AWS S3 is down now causing job processing issues... stand by please while we try and reroute around it

Iron.io experienced a major incident on February 28, 2017 affecting IronWorker Dedicated and IronWorker Public, lasting 5h 19m. The incident has been resolved; the full update timeline is below.

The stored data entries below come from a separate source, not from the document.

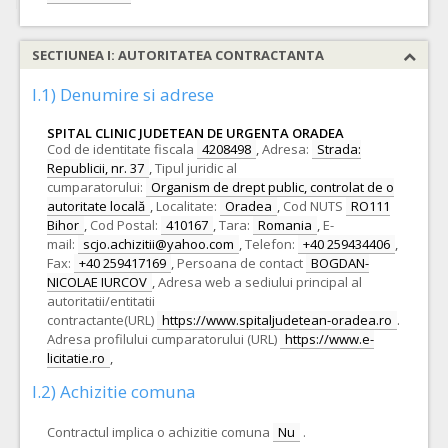
SECTIUNEA I: AUTORITATEA CONTRACTANTA
I.1) Denumire si adrese
SPITAL CLINIC JUDETEAN DE URGENTA ORADEA
Cod de identitate fiscala
4208498
,
Adresa:
Strada:
Republicii, nr. 37
,
Tipul juridic al
cumparatorului:
Organism de drept public, controlat de o
autoritate locală
,
Localitate:
Oradea
,
Cod NUTS
RO111
Bihor
,
Cod Postal:
410167
,
Tara:
Romania
,
E-
mail:
scjo.achizitii@yahoo.com
,
Telefon:
+40 259434406
,
Fax:
+40 259417169
,
Persoana de contact
BOGDAN-
NICOLAE IURCOV
,
Adresa web a sediului principal al
autoritatii/entitatii
contractante(URL)
https://www.spitaljudetean-oradea.ro
.
Adresa profilului cumparatorului (URL)
https://www.e-
licitatie.ro
,
I.2) Achizitie comuna
Contractul implica o achizitie comuna
Nu
.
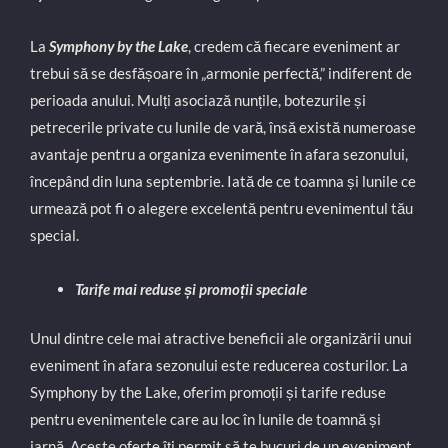
La
Symphony by the Lake
, credem că fiecare eveniment ar
trebui să se desfășoare în „armonie perfectă,” indiferent de
perioada anului. Mulți asociază nunțile, botezurile și
petrecerile private cu lunile de vară, însă există numeroase
avantaje pentru a organiza evenimente în afara sezonului,
începând din luna septembrie. Iată de ce toamna și lunile ce
urmează pot fi o alegere excelentă pentru evenimentul tău
special.
Tarife mai reduse și promoții speciale
Unul dintre cele mai atractive beneficii ale organizării unui
eveniment în afara sezonului este reducerea costurilor. La
Symphony by the Lake, oferim promoții și tarife reduse
pentru evenimentele care au loc în lunile de toamnă și
iarnă. Aceste oferte îți permit să te bucuri de un eveniment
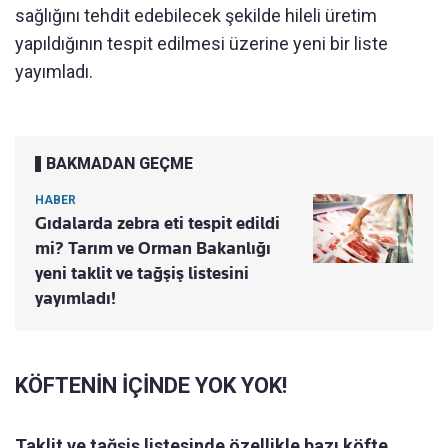
sağlığını tehdit edebilecek şekilde hileli üretim
yapıldığının tespit edilmesi üzerine yeni bir liste
yayımladı.
BAKMADAN GEÇME
HABER
Gıdalarda zebra eti tespit edildi
mi? Tarım ve Orman Bakanlığı
yeni taklit ve tağşiş listesini
yayımladı!
KÖFTENİN İÇİNDE YOK YOK!
Taklit ve tağşiş listesinde özellikle bazı köfte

Started: Feb 28, 2017, 05:57 PM UTC
Resolved: Feb 28, 2017, 11:16 PM UTC
Duration: 5h 19m
Detected by Pingoru: Feb 28, 2017, 05:57 PM UTC

Affected components

IronWorker DedicatedIronWorker Public

Update timeline

identified Feb 28, 2017, 05:57 PM UTC

The issue has been identified and a fix is being implemented.
identified Feb 28, 2017, 05:57 PM UTC

https://news.ycombinator.com/item?id=13755673
identified Feb 28, 2017, 06:08 PM UTC

Reported S3 issues in US-East: https://status.aws.amazon.com/ Trying to bypass their S3 service completely. We will build around it in the future.
identified Feb 28, 2017, 08:02 PM UTC

We are considering bypassing s3 but even then, Docker hub is down and would block any Upstream updating of code packages as they are all built with Docker.
identified Feb 28, 2017, 08:48 PM UTC

Unfortunately the issue has now cascaded to over 45 AWS services causing unrecoverable issues upstream. At this point, we have to wait on AWS and then begin a fully multi-cloud initiative.
identified Feb 28, 2017, 08:58 PM UTC

Update from AWS. We are quickly trying to restore our services as well: Update at 12:52 PM PST: We are seeing recovery for S3 object retrievals, listing and deletions. We continue to work on recovery for adding new objects to S3 and expect to start seeing improved error rates within the hour.
identified Feb 28, 2017, 08:59 PM UTC

We see jobs going through again... none should be lost but they will be queued up since the issues started this morning.
identified Feb 28, 2017, 09:32 PM UTC

We are now seeing recovery of IronWorker and working through backlogs of jobs.
monitoring Feb 28, 2017, 09:54 PM UTC

Job processing is almost fully up to speed again. It may take awhile to get through the backlog of jobs.
resolved Feb 28, 2017, 11:16 PM UTC

The system has now almost fully caught up. We're continuing to scan for any residual jobs that may have not run but all should have ran, or be queued up to run shortly. Thank you for your patience as AWS recovered their core services. We will be evaluating options of running core iaas outside of AWS.